Climate data for Saint-Georges (1991–2020 averages, extremes 1955−present)
| Month | Jan | Feb | Mar | Apr | May | Jun | Jul | Aug | Sep | Oct | Nov | Dec | Year |
| Record high °C (°F) | 33.3 (91.9) | 33.4 (92.1) | 34.6 (94.3) | 34.1 (93.4) | 34.5 (94.1) | 33.8 (92.8) | 34.5 (94.1) | 35.8 (96.4) | 36.4 (97.5) | 37.0 (98.6) | 36.4 (97.5) | 35.2 (95.4) | 37.0 (98.6) |
| Mean daily maximum °C (°F) | 29.8 (85.6) | 29.7 (85.5) | 30.2 (86.4) | 30.3 (86.5) | 30.3 (86.5) | 30.9 (87.6) | 31.6 (88.9) | 32.8 (91.0) | 33.8 (92.8) | 34.2 (93.6) | 33.2 (91.8) | 31.1 (88.0) | 31.5 (88.7) |
| Daily mean °C (°F) | 26.1 (79.0) | 26.2 (79.2) | 26.4 (79.5) | 26.6 (79.9) | 26.7 (80.1) | 26.7 (80.1) | 26.8 (80.2) | 27.4 (81.3) | 27.8 (82.0) | 28.0 (82.4) | 27.6 (81.7) | 26.8 (80.2) | 26.9 (80.4) |
| Mean daily minimum °C (°F) | 22.5 (72.5) | 22.6 (72.7) | 22.6 (72.7) | 23.0 (73.4) | 23.1 (73.6) | 22.6 (72.7) | 22.1 (71.8) | 22.0 (71.6) | 21.8 (71.2) | 21.8 (71.2) | 22.1 (71.8) | 22.5 (72.5) | 22.4 (72.3) |
| Record low °C (°F) | 17.5 (63.5) | 17.4 (63.3) | 17.5 (63.5) | 17.9 (64.2) | 18.5 (65.3) | 18.8 (65.8) | 18.5 (65.3) | 17.5 (63.5) | 17.5 (63.5) | 18.2 (64.8) | 17.2 (63.0) | 17.4 (63.3) | 17.2 (63.0) |
| Average precipitation mm (inches) | 394.3 (15.52) | 390.0 (15.35) | 375.9 (14.80) | 471.5 (18.56) | 545.9 (21.49) | 331.2 (13.04) | 207.7 (8.18) | 101.5 (4.00) | 41.1 (1.62) | 44.3 (1.74) | 114.7 (4.52) | 294.3 (11.59) | 3,312.4 (130.41) |
| Average precipitation days (≥ 1.0 mm) | 24.3 | 21.3 | 21.8 | 22.6 | 26.9 | 23.6 | 19.2 | 9.6 | 4.3 | 5.1 | 11.4 | 20.5 | 210.6 |
| Mean monthly sunshine hours | 93.0 | 82.5 | 100.5 | — | 103.1 | 126.3 | 176.3 | 221.9 | 238.4 | 232.8 | 177.2 | 138.6 | — |
Source 1: Météo-France
Source 2: Meteociel (sun 1981-2010)

==Transport==
An asphalted road from Saint-Georges to Régina was opened in 2004, completing the National Road 2 (RN2) from Cayenne (the préfecture and largest city of French Guiana) to the Brazilian border and ending the isolation of Saint-Georges.

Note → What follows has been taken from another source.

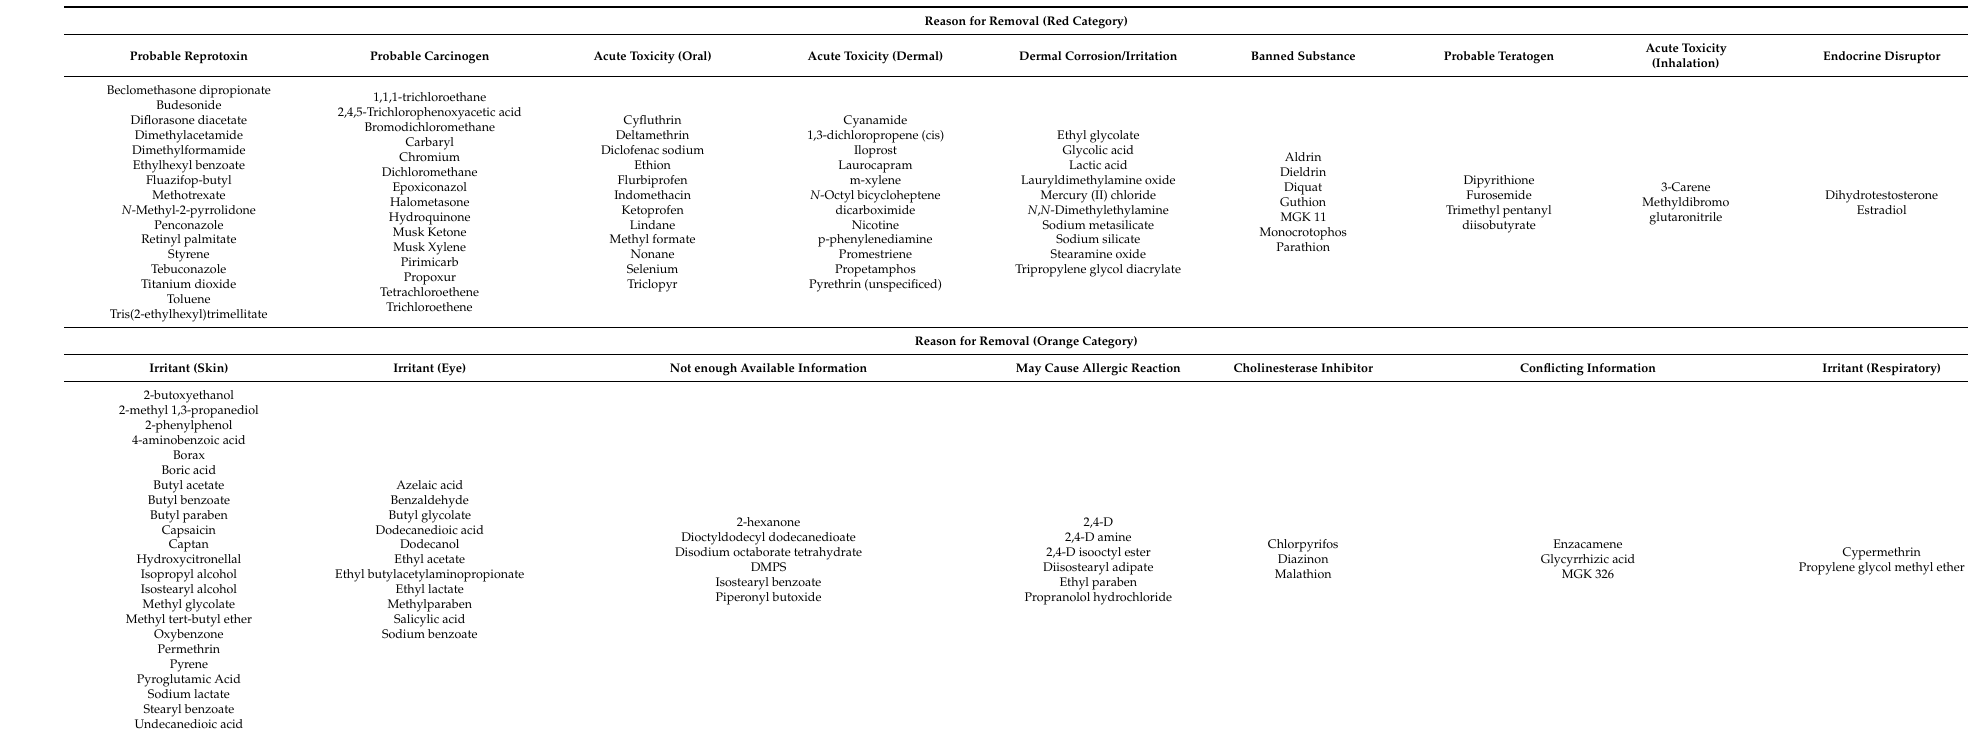
Table 3. Red and orange category chemicals and their primary reason for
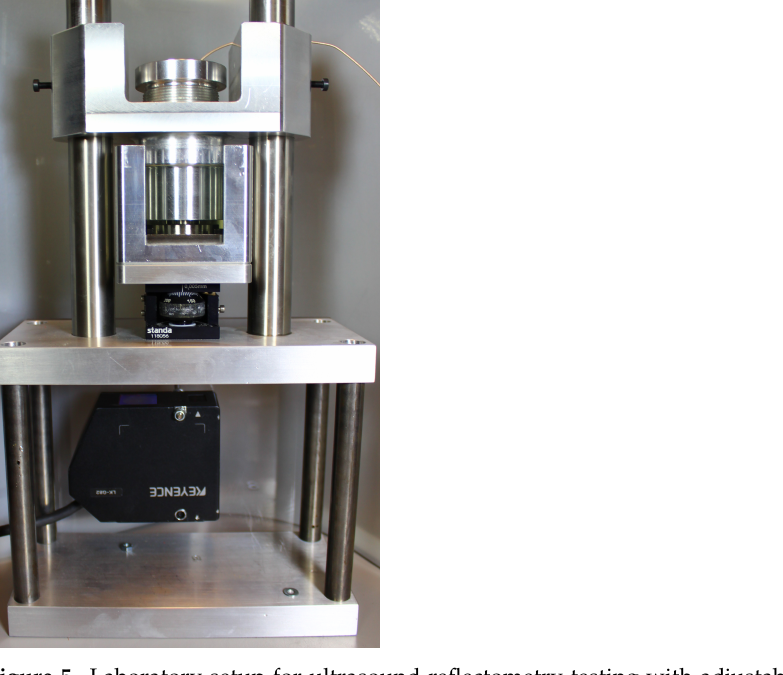
Figure 5. Laboratory setup for ultrasound reflectometry testing with adjustable lubrication film thickness and laser reference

It is now possible to drive on a fully paved road from Saint-Laurent-du-Maroni on the Surinamese border to Saint-Georges on the Brazilian border.

Following an international treaty between France and Brazil signed in 15 July 2005, the Oyapock River Bridge was built, with construction completed in 2011. It was opened for use in March 2017. This bridge is the first land crossing ever opened between France and Brazil, and indeed between French Guiana and the rest of the world (there exists no other bridge crossing the Oyapock River, and no bridge crossing the Maroni River marking the border with Suriname). With the opening of the bridge, it is now possible to drive uninterrupted from Cayenne to Macapá (on the Amazon River), the capital of the state of Amapá in Brazil.

Saint-Georges is served by the Saint-Georges-de-l'Oyapock Airport.

==Consular representation==
Brazil has a Consulate in Saint Georges de l'Oyapock.